Der Fluss Tornionjoki zeigt sich mitten im Winter bei Tagestemperaturen von bis zu -35 Grad von seiner freundlichen Seite. Er ist mit einer dicken Eisschicht und reichlich Schnee zugedeckt. Er ermöglicht es den Menschen, an beiden Ufern des finnisch-schwedischen Grenzflusses den breiten Strom zu überqueren.
Während westlich des Flusses die dichten Wälder dominieren, gibt es östlich davon in Finnland noch viele Landwirtschaftsbetriebe. Seit bald zwanzig Jahren betreiben Jaana Väisänen und Petri Leinonen in Kukkola einen Hof mit 280 Schafen: «Die Banken haben uns immer gut unterstützt», sagt Väisänen. Hinzu kommen, so Leinonen, die staatlichen Zuschüsse für die Landschaftspflege: «Unsere Schafe sorgen im Sommer auf den Naturwiesen der Umgebung dafür, dass das Land nicht zuwächst.»
Etwa zwanzig Kilometer weiter südlich liegt die Stadt Tornio, wo der Tornefluss in die Ostsee fliesst. Hier leben gut 25'000 Menschen am wichtigsten Grenzübergang Finnlands in Richtung Westen: «Der russische Angriffskrieg hat die Lage auch für uns hier im Norden Finnlands grundlegend verändert. In Tornio befindet sich jetzt die einzige offene Schienenverbindung nach Europa», sagt Jukka Kujala, der Bürgermeister von Tornio.
Nach dem Zerfall der Sowjetunion und als Mitglied der Europäischen Union versuchte Helsinki Finnland zu einer Brücke zwischen Ost und West zu machen. Diese Pläne sind nun begraben. Stattdessen richtet sich das nordische Land ganz nach Westen aus.
Tornio biete Anschauungsunterricht dafür, wie dies gelingen kann, sagt die Grenzkoordinatorin der Gemeinde, Hanna-Leena Ainonen: «Nach dem EU-Beitritt Schwedens und Finnlands vor dreissig Jahren verschwanden die Schlagbäume an unserer gemeinsamen Grenze und wir sind mit dem schwedischen Grenzort Haparanda zusammengewachsen».

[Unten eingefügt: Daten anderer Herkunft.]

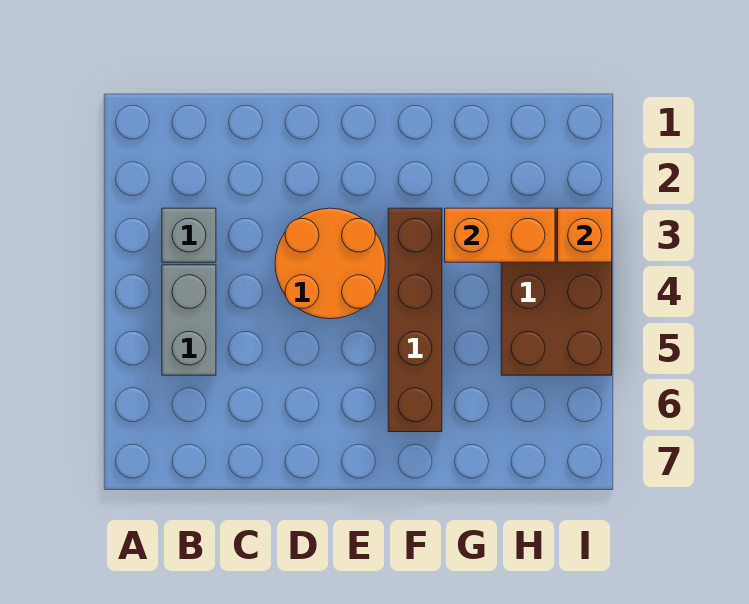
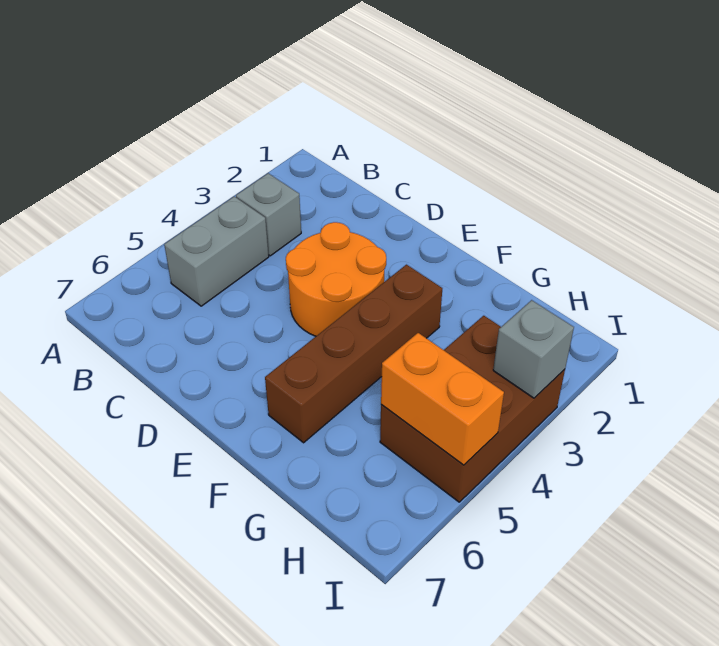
orange 1x2 brick [445,208,555,262] -> orange 1x2 brick moved to [381,333,504,465]
orange 1x1 brick [558,208,612,262] -> grey 1x1 brick [493,300,574,398]

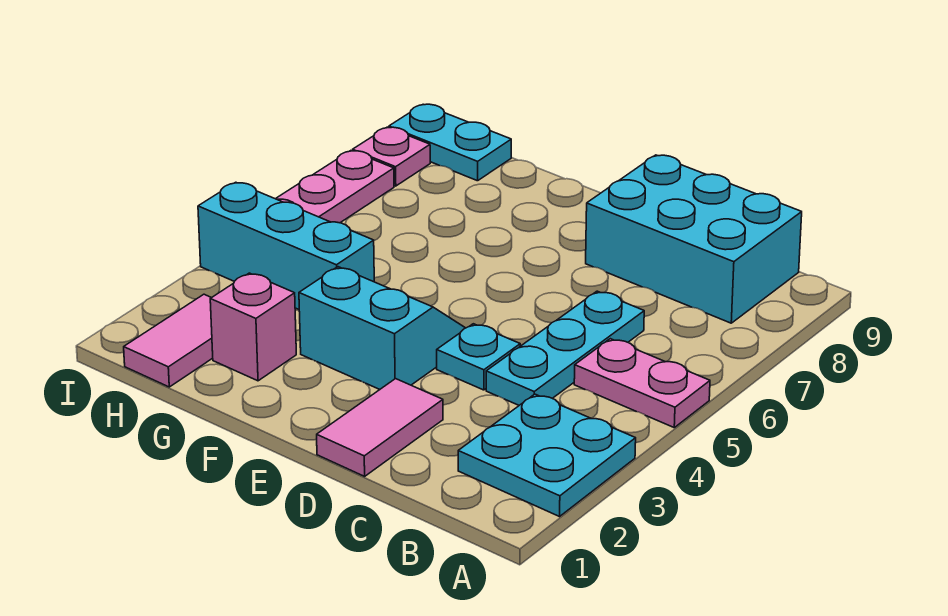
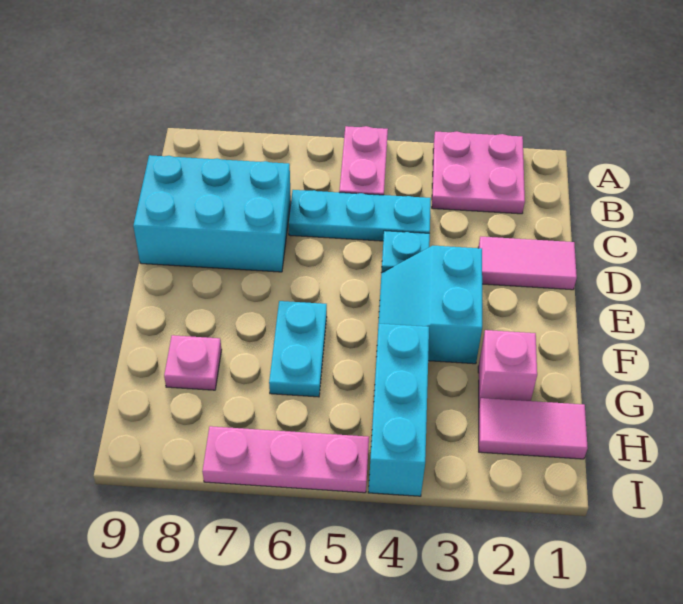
cyan 2x2 plate [458,394,636,517] -> pink 2x2 plate [432,132,525,214]
cyan 2x3 brick [586,155,802,323] -> cyan 2x3 brick turned to [133,155,291,272]
cyan 1x2 plate [389,104,511,181] -> cyan 1x2 plate moved to [269,301,327,397]
pink 1x1 plate [353,127,430,186] -> pink 1x1 plate moved to [164,335,222,390]

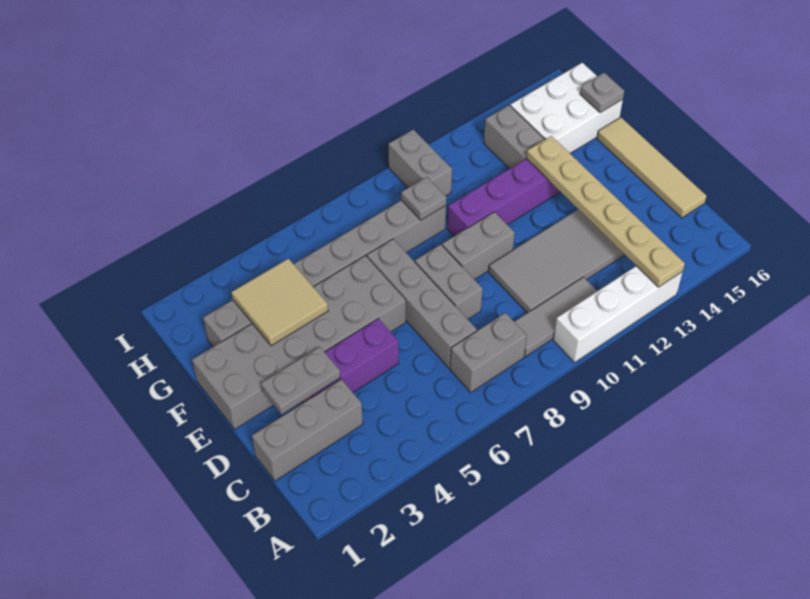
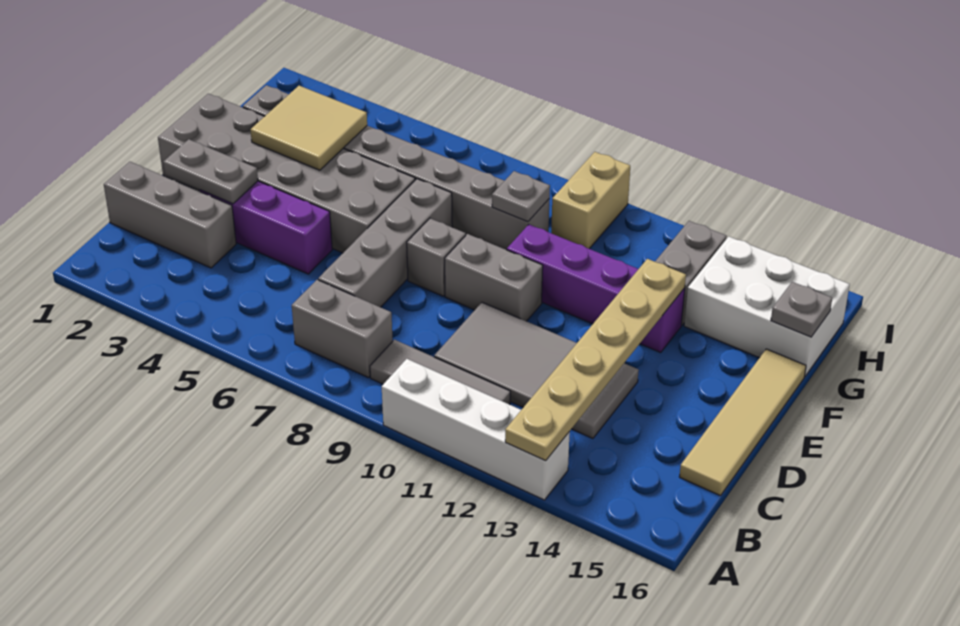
grey 1x2 brick [415,245,482,319] -> grey 1x1 brick [407,218,466,296]
grey 1x2 brick [389,129,452,196] -> tan 1x2 brick [551,152,630,249]

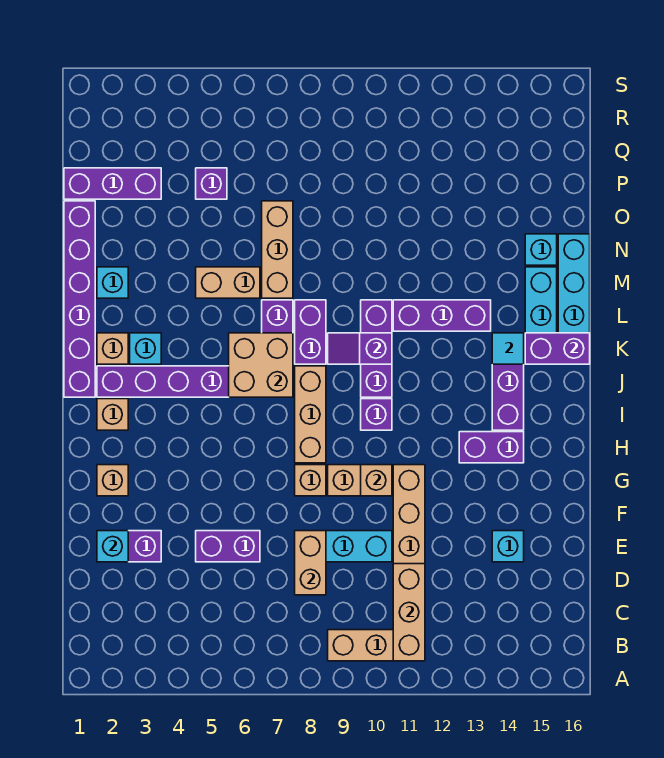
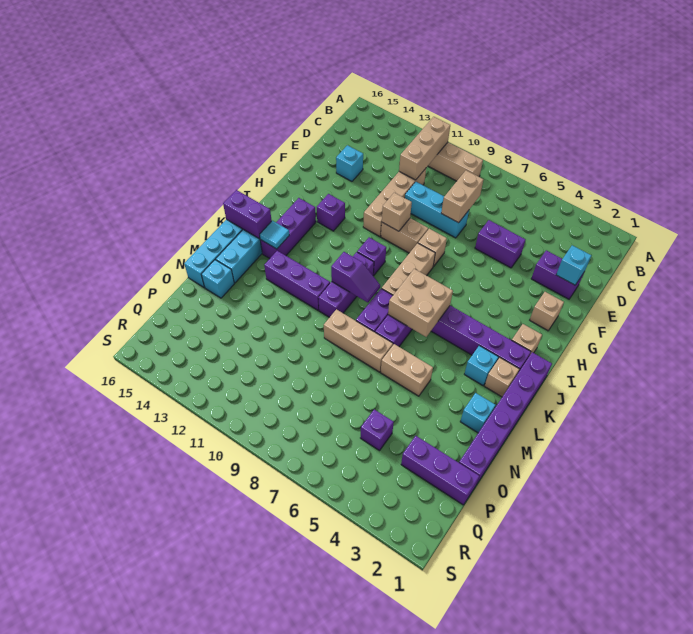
purple 1x2 brick [459,432,524,463] -> purple 1x1 brick [317,194,345,231]
tan 1x3 brick [262,201,293,298] -> tan 1x3 brick turned to [324,309,393,372]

Im Rennen um das finnische Präsidentenamt spielt die Abwendung von Russland eine dominierende Rolle. Von der Bedeutung der ländlichen Gebiete in Nordfinnland für eine vertiefte Hinwendung nach Europa wird jedoch wenig gesprochen.
Nach Ansicht von Antti Kaarlela, einem aktiven Gewerbetreiber und Mitglied des Stadtparlamentes von Tornio, ist das nicht weiter schlimm. Denn das künftige Staatsoberhaupt müsse sich vor allem um die ganz grossen Fragen der Weltpolitik kümmern: «Meiner Meinung nach bringt Alexander Stubb die besseren Voraussetzungen für dieses Amt mit». Etwas anderer Meinung ist der Schafsbauer Petri Leinonen: «Pekka Haavisto kennt das Land nördlich von Helsinki besser und hat mehr Verständnis für das ländliche Finnland.»
Alexander Stubb dürfte das Rennen machen
Kaarlelas und Leinonens Aussagen machen deutlich, wo die Bruchlinien in der finnischen Gesellschaft vor der Stichwahl vom Sonntag verlaufen – und weshalb wohl eine knappe Mehrheit dem 55 Jahre alten Stubb den Vorzug gegenüber dem zehn Jahre älteren Haavisto geben wird.
Dabei gelten beide Anwärter als Vertreter des urbanen und liberalen Finnlands. Als neues Staatsoberhaupt wird sich einer von ihnen jedoch verstärkt um die Entwicklung des nördlichen Finnlands kümmern müssen. Denn die geopolitische Bedeutung der Region am Polarkreis wird in den kommenden Jahren massiv zunehmen.